Taxation. The biggest external change from such a conversion would be that the cable operator no longer has to collect and remit local franchise fees assessed on cable service which vary across the country between 3% and 6%. The cost of collecting taxes and fees and of dealing with tax authorities disappears for the cable operator.

The biggest implication of this change is that local communities could see franchise fees dry up overnight. I would expect a cable provider like Windstream to withdraw and cancel their franchise agreements if they fully adopt YouTube TV. If the primary cable provider in a town makes this conversion, then franchise fee payments dry up immediately. Franchise fees are an important part of balancing local government budgets, particularly in smaller towns.

Cancelling franchise agreements also means that all of the local obligations that come with a cable franchise disappear. The cable provider would no longer provide a PEG channel to show local government meetings and other local content. Any subsidies for local government iNets for bringing connectivity to city halls and schools would disappear.

Operational. There are huge operational savings for ISPs that make this conversion. Most of my clients that offer cable TV tell me that 60% or more of calls to customer service are about the cable product. Eliminating traditional cable means reducing customer service calls and reducing truck rolls.

Getting out of the traditional cable business also means getting out of the settop box business. There is a huge operational savings from not having to keep a settop box inventory and keeping boxes operational. Installations get much easier when there is no settop box to connect.

Broadcast Fees. There are also implications for the larger cable market. Online services like YouTube TV are not required to comply with FCC channel lineups and they can offer whatever packages they negotiate with programmers. This means many networks will no longer be carried and will lose the revenue for every customer that makes this conversion.
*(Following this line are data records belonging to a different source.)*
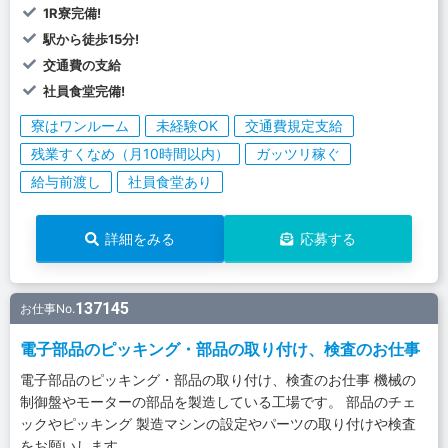
1R寮完備!
駅から徒歩15分!
交通費の支給
社員食堂完備!
寮はワンルーム
未経験OK
交通費規定支給
残業すくなめ（月10時間以内）
ガッツリ稼ぐ
給与前渡し
社員食堂あり
詳細をみる
応募する
137145
お仕事No.
電子部品のピッキング・部品の取り付け、検査のお仕事
電子部品のピッキング・部品の取り付け、検査のお仕事 機械の
制御盤やモーターの部品を製造している工場です。 部品のチェ
ックやピッキング 製造マシンの設定やパーツの取り付けや検査
をお願いします。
This becomes cord cutting at the corporate level and as 200-channel lineups get shrunk to 70 channels, a lot of monthly fees to programmers evaporate.

If you look at the YouTube TV line-up, you’ll see the most popular networks. For example, the service includes the primary Discovery channel, but not all of the ancillary Discovery channels that come with a traditional TV subscription. This is true throughout the line-up as the service concentrates on the most-popular channels only.

Profitability. The biggest change is to profitability. I expect that if Windstream fully calculated the cost of being in the cable business that they would show no margin or a negative margin. All of the ancillary costs of extra truck rolls, dealing with settop boxes, tracking and reporting franchise fees and taxes, etc. can add up.

I don’t know what YouTube TV will pay to a cable provider like Windstream, but it can’t be much – no more than a few pennies on the dollar. Nobody would make this transition to get rich from the commission fees, but rather to avoid the costs and the hassles of remaining in the traditional cable business.